In 2021, I doubled down on what was working:

  • Added protein shakes to support my workouts
  • Got more structured with my exercise routine
  • Trimmed my eating window further—light breakfast, proper lunch, and dinner before 6PM

When 2021 ended, I weighed 155. Four years later, in 2025, I'm holding steady at 150. The weight loss slowed and eventually stopped, but the habits remain.

What Actually Works

If there's one thing I've learned, it's this: there are no shortcuts to lasting change. Those "fast results" programs sell because we all want the destination without the journey. But the journey is where the real transformation happens.

Reading "Atomic Habits" by James Clear put into words what I was experiencing.
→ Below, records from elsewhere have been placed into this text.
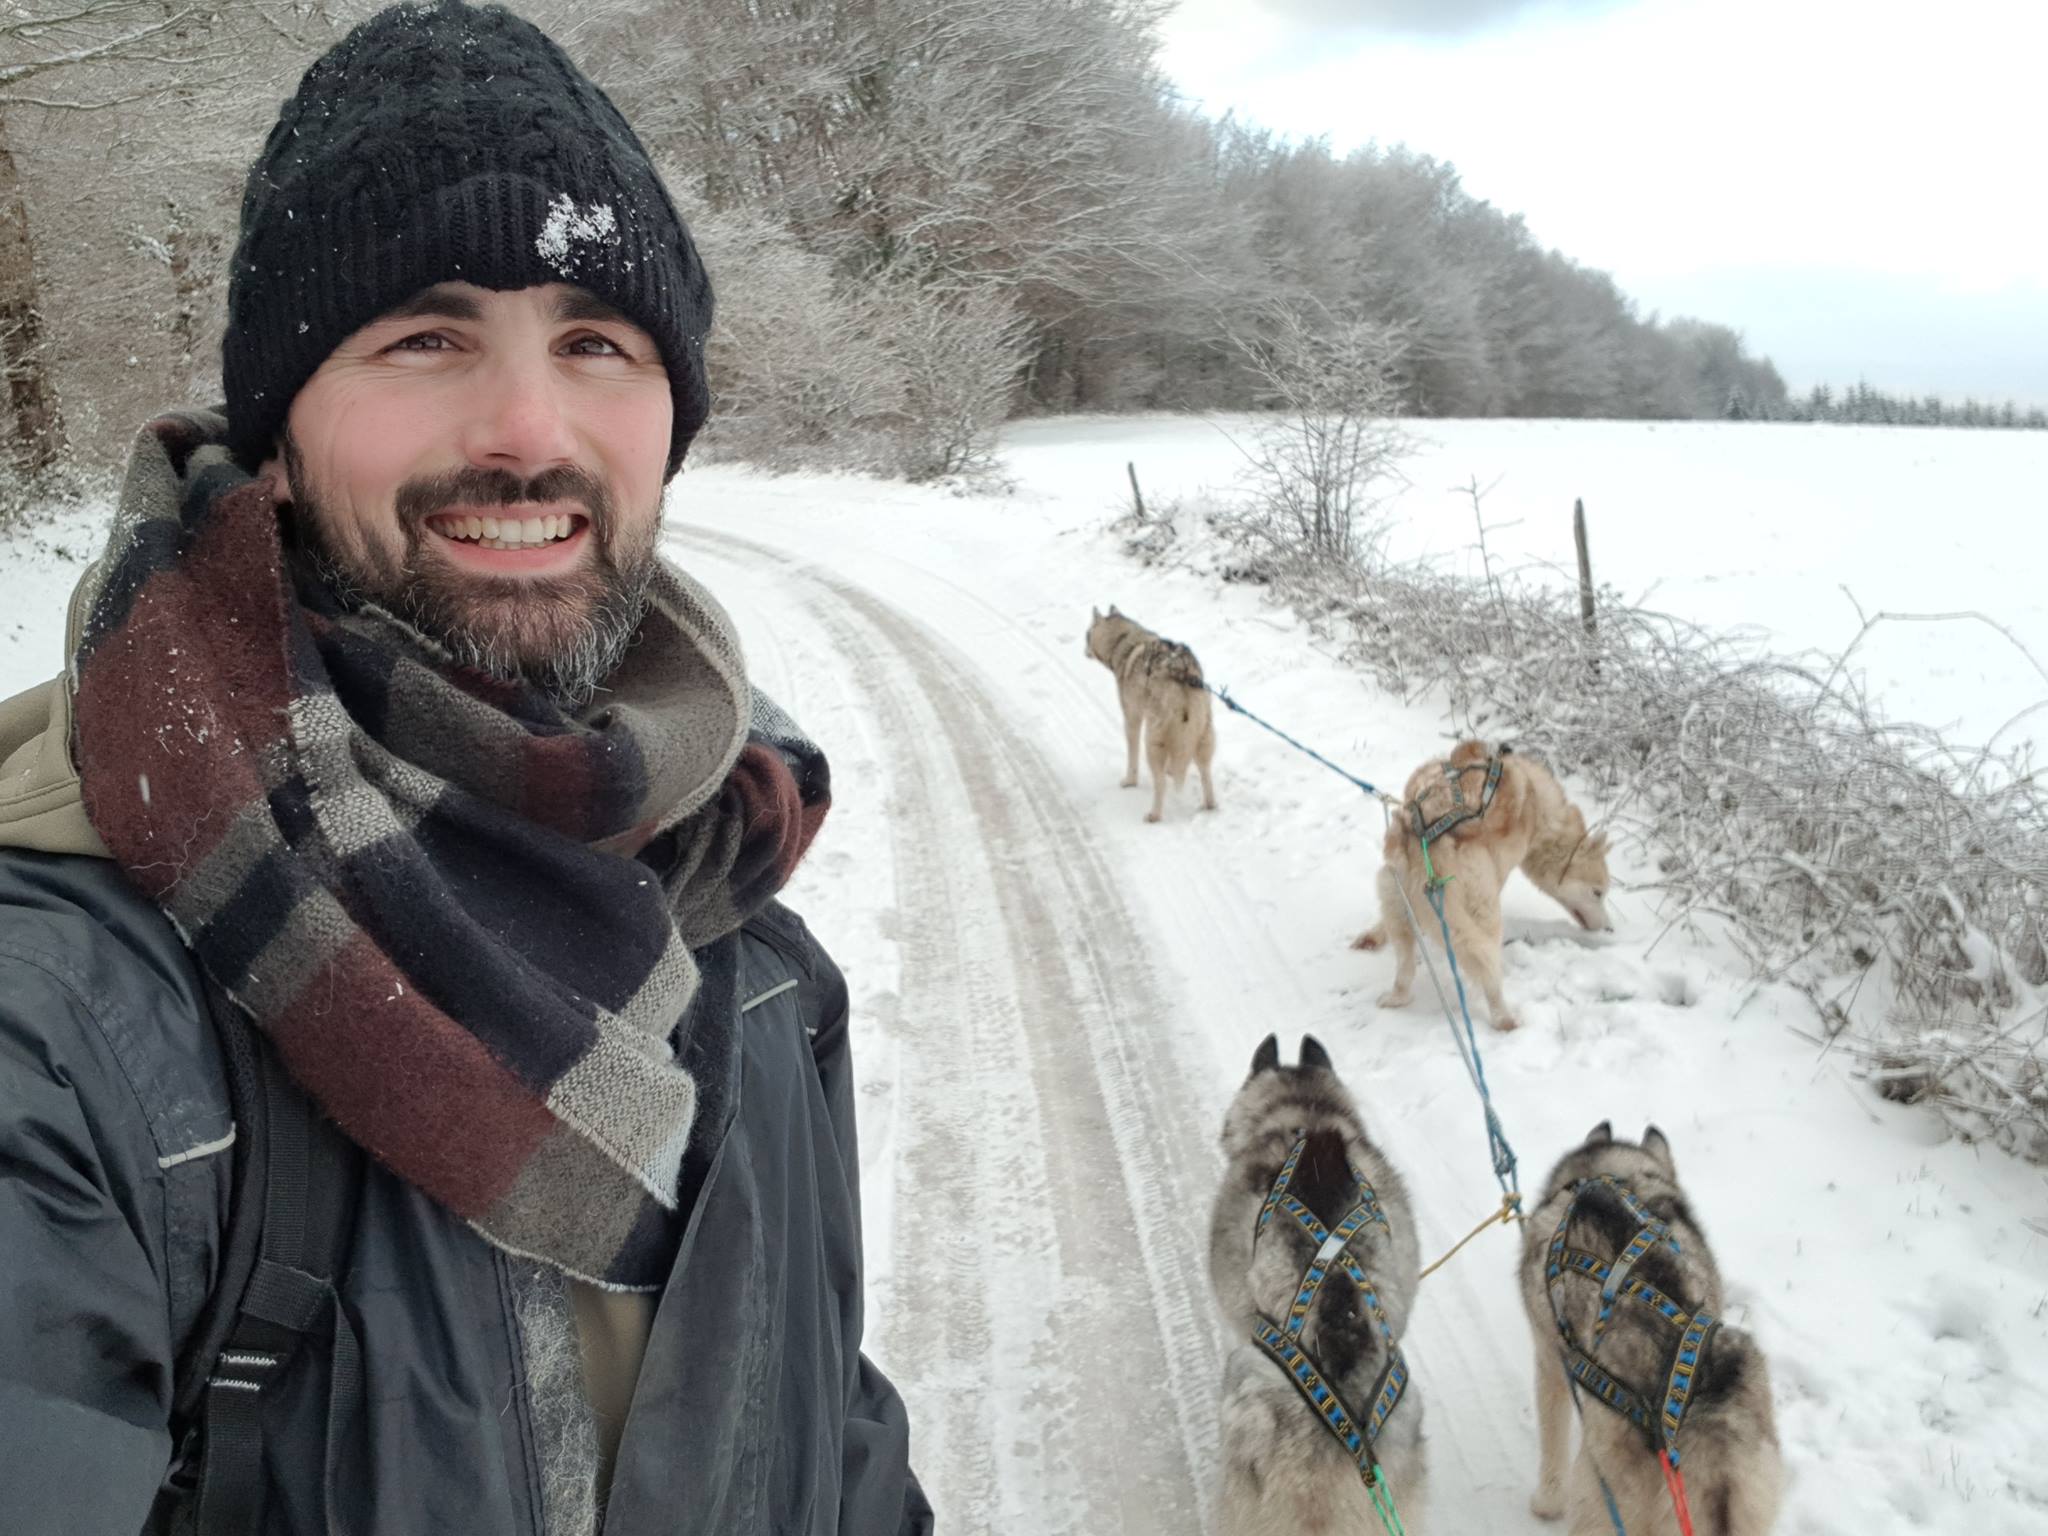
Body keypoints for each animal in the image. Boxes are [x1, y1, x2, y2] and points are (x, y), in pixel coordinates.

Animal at [1359, 745, 1613, 1036]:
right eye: (1598, 893)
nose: (1609, 928)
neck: (1538, 804)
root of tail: (1424, 835)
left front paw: (1373, 936)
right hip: (1482, 914)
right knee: (1488, 972)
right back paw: (1505, 1019)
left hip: (1394, 896)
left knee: (1404, 968)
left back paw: (1396, 996)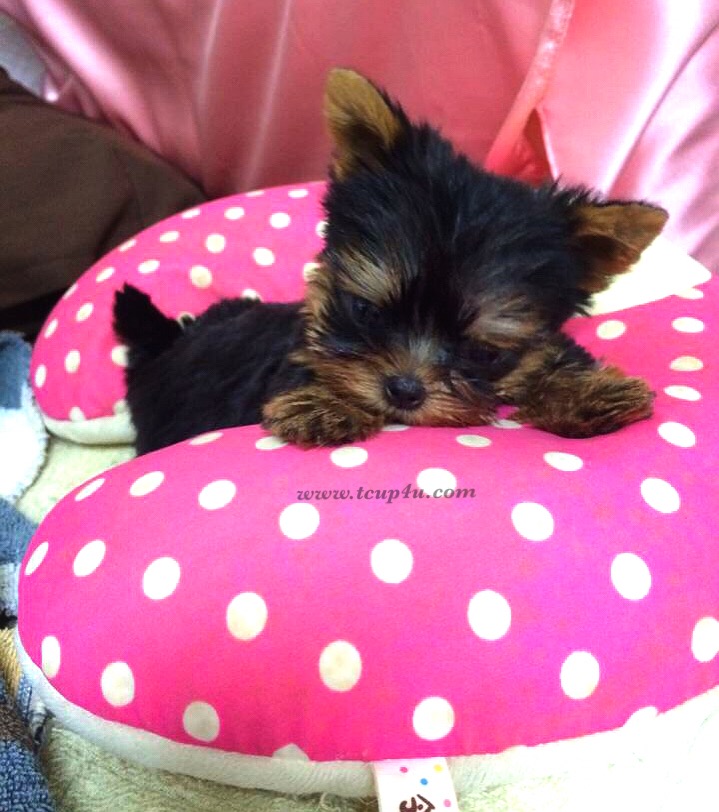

Building lasting habits isn't about intensity—it's about consistency. It's showing up on days you don't feel like it. It's making the slightly better choice a thousand times until it becomes automatic.

My body didn't change overnight. It changed over 2,190 nights. It changed through thousands of decisions to move a little more and eat a little less. It changed through building systems that made the healthy choice the easy choice.

There's nothing glamorous about my story. No dramatic reveals or television-worthy transformations. Just a guy who got tired of feeling heavy and decided to do something about it—one small step at a time, over and over again, until those steps became the path.